◆ Requirement
Report how many lines below contain the word "light", giving the number and no other words.

:::::

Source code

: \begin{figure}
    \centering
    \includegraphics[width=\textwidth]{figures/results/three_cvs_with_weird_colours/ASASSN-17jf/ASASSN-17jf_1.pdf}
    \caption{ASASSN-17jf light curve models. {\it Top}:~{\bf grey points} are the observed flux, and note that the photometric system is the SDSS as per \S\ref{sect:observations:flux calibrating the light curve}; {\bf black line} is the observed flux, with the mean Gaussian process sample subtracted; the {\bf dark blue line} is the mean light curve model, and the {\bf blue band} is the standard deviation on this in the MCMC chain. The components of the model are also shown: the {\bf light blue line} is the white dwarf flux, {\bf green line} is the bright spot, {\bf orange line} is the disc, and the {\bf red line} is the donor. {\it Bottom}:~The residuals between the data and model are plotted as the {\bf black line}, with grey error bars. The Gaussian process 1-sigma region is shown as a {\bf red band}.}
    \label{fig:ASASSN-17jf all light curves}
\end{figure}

:::::

◆ Problem solution
2